Given entries section start

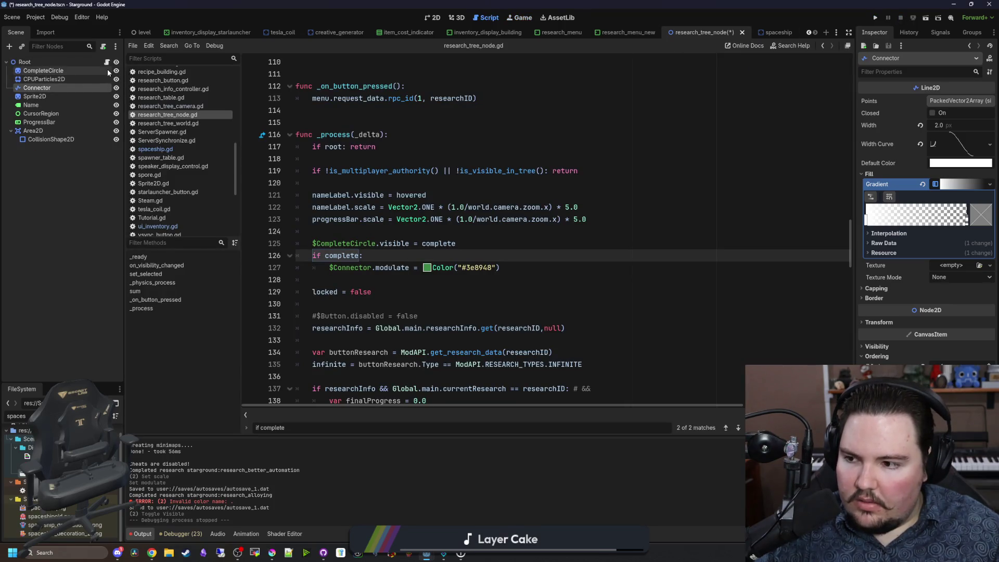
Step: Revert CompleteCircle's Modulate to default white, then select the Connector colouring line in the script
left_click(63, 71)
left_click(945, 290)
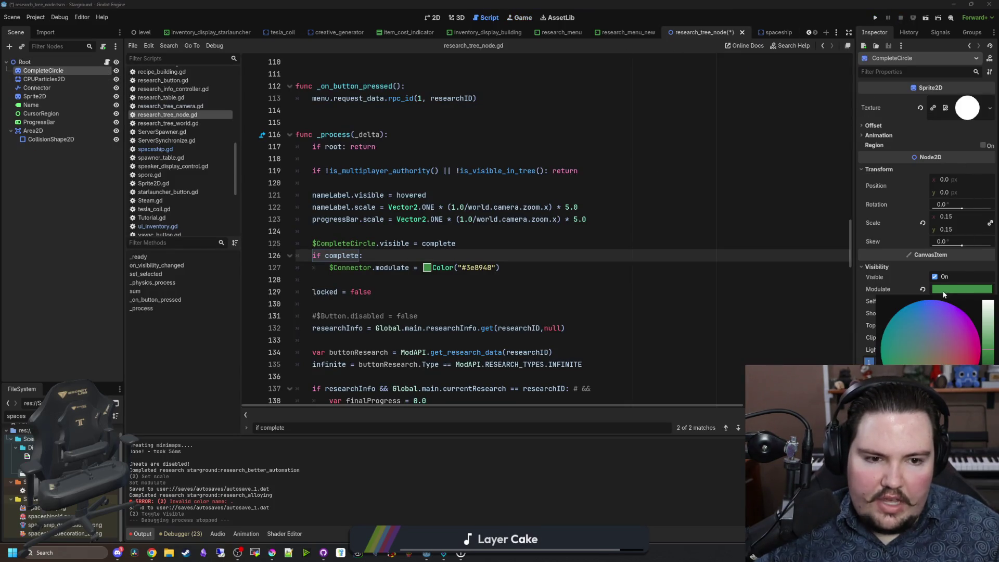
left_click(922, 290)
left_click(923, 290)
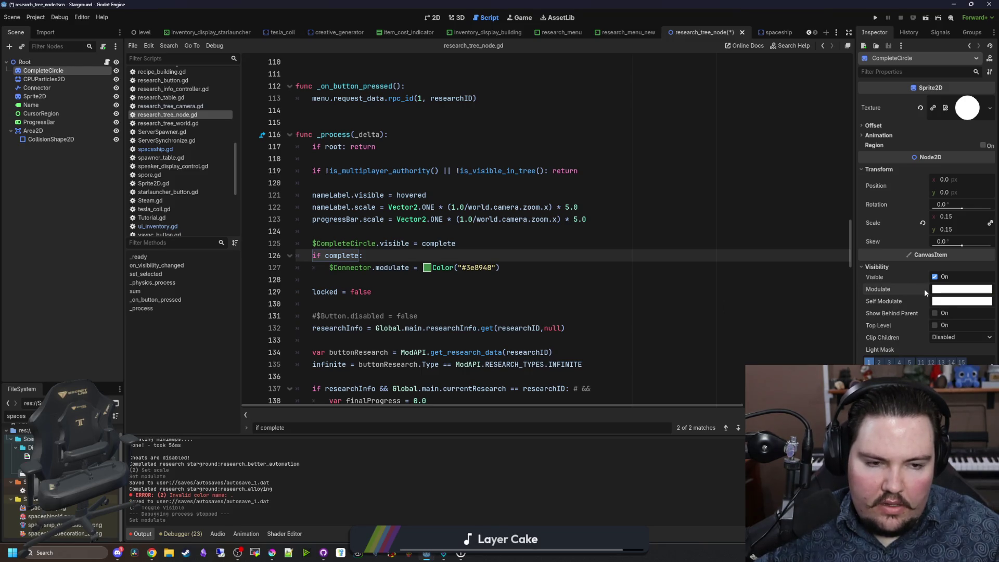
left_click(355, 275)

Given entries section end
Given entries section start

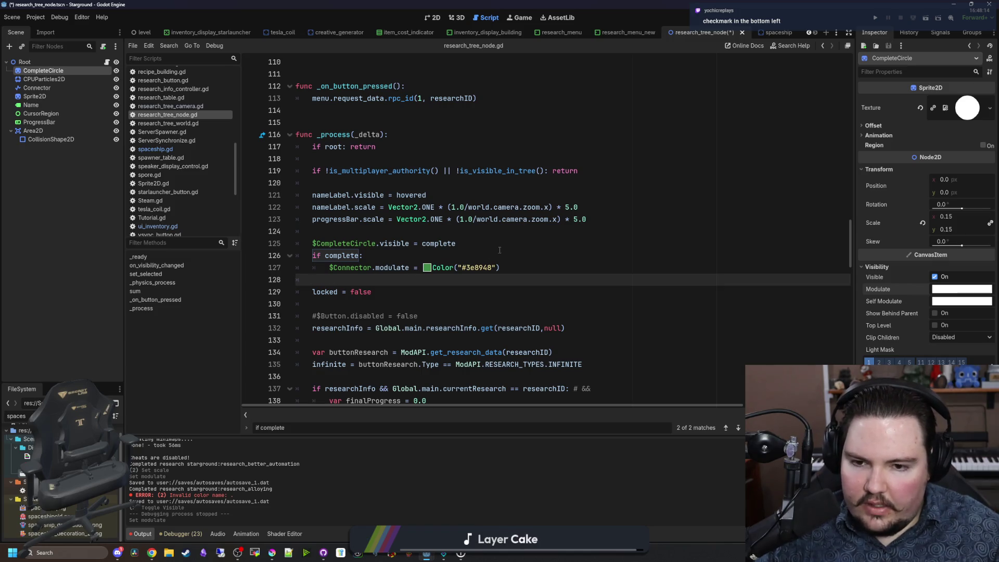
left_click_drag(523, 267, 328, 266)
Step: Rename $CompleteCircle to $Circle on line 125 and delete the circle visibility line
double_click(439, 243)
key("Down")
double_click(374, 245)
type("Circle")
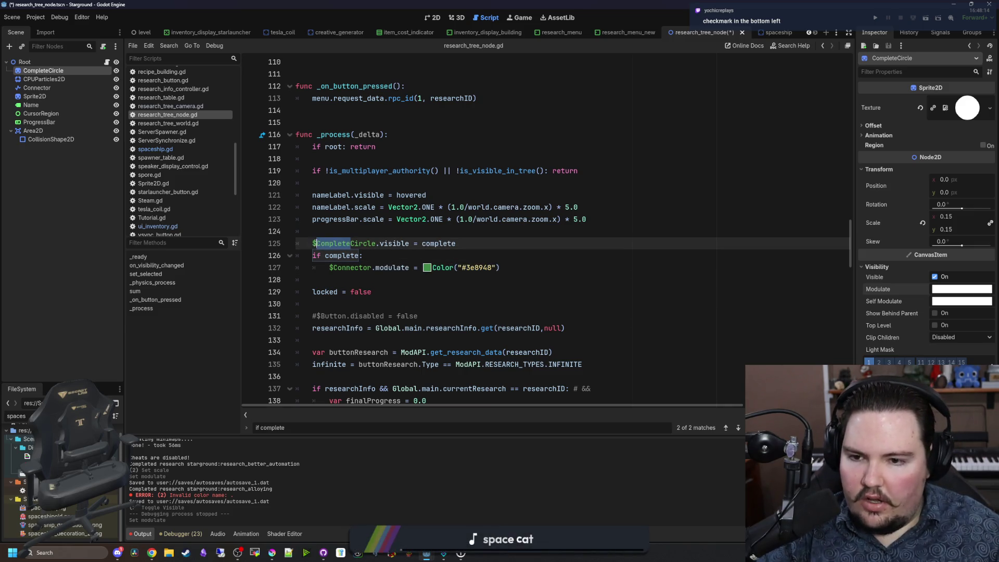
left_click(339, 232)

Given entries section end

What you write out is the stretch of entries from the line containing "Step: Revert CompleteCircle's" to the line containing "left_click(355, 275)", word for word, with both end lines and no pictures.

### Response to the exercise
Step: Revert CompleteCircle's Modulate to default white, then select the Connector colouring line in the script
left_click(63, 71)
left_click(945, 290)
left_click(922, 290)
left_click(923, 290)
left_click(355, 275)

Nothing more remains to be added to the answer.